Available data:
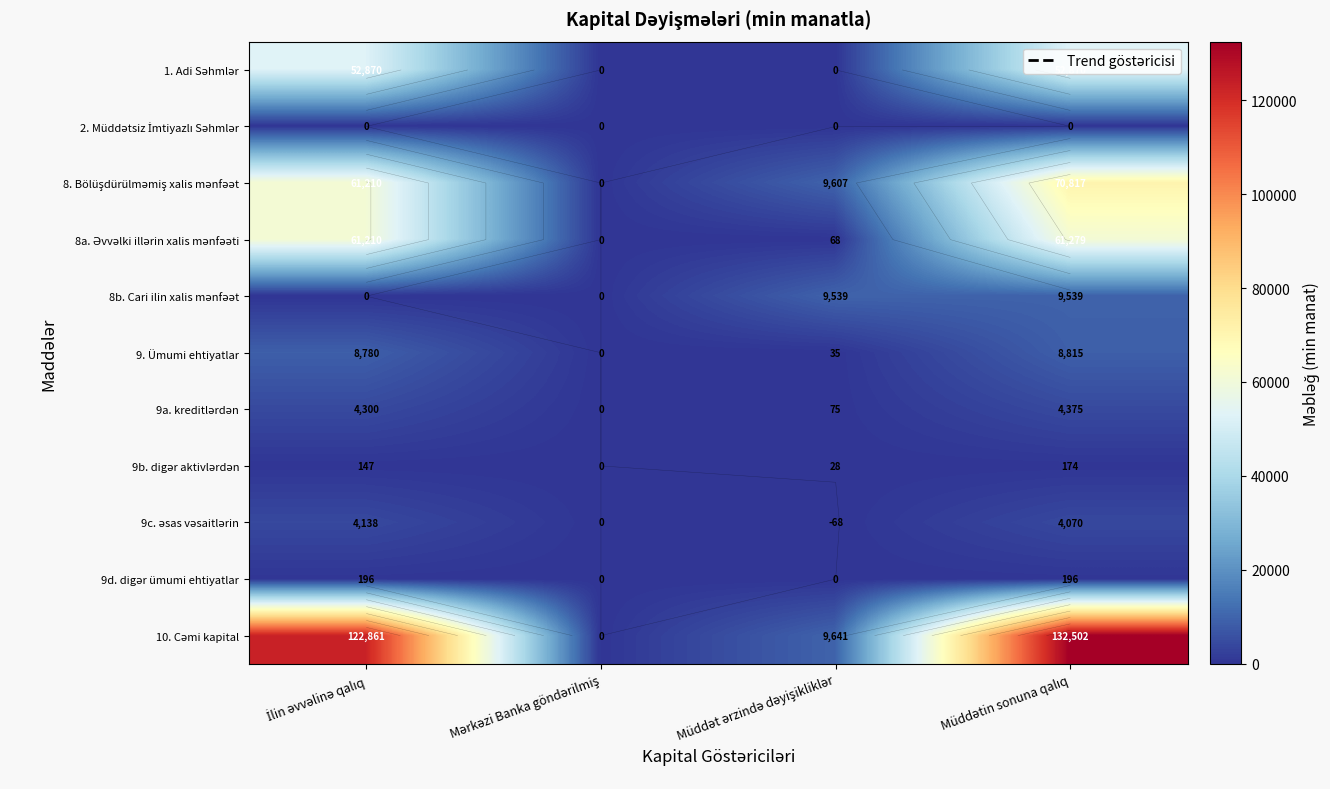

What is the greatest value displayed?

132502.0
---
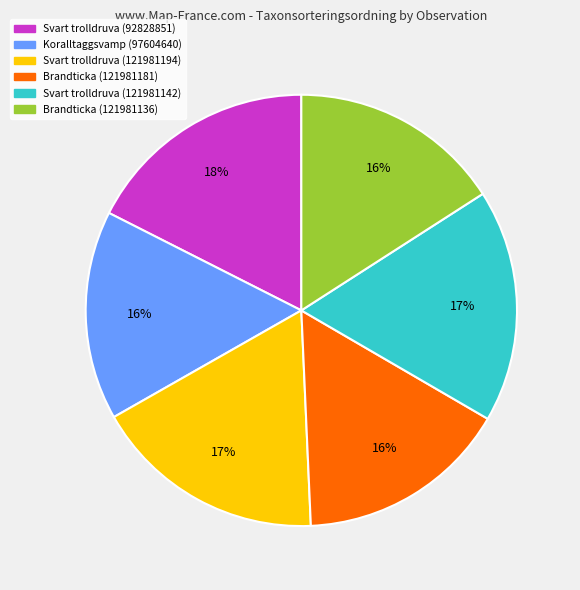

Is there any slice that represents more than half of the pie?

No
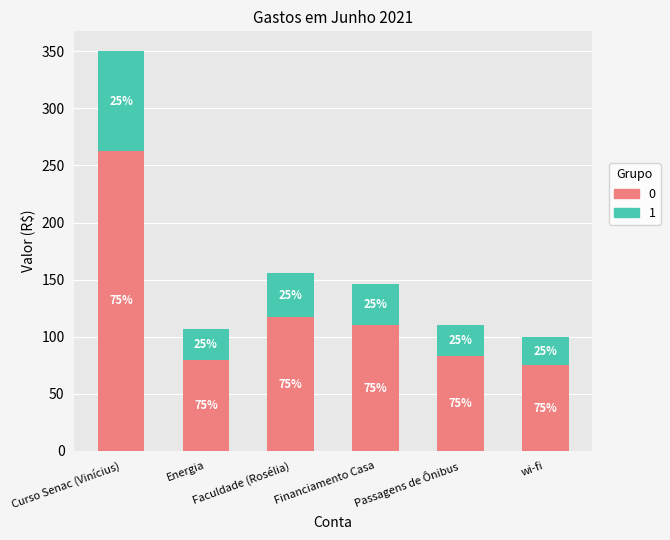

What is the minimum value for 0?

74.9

Task brief: Locate every line in the records above that contains the string "What" with matching capitalization, and copy each of those lines.

Expected output:
What is the greatest value displayed?
What is the minimum value for 0?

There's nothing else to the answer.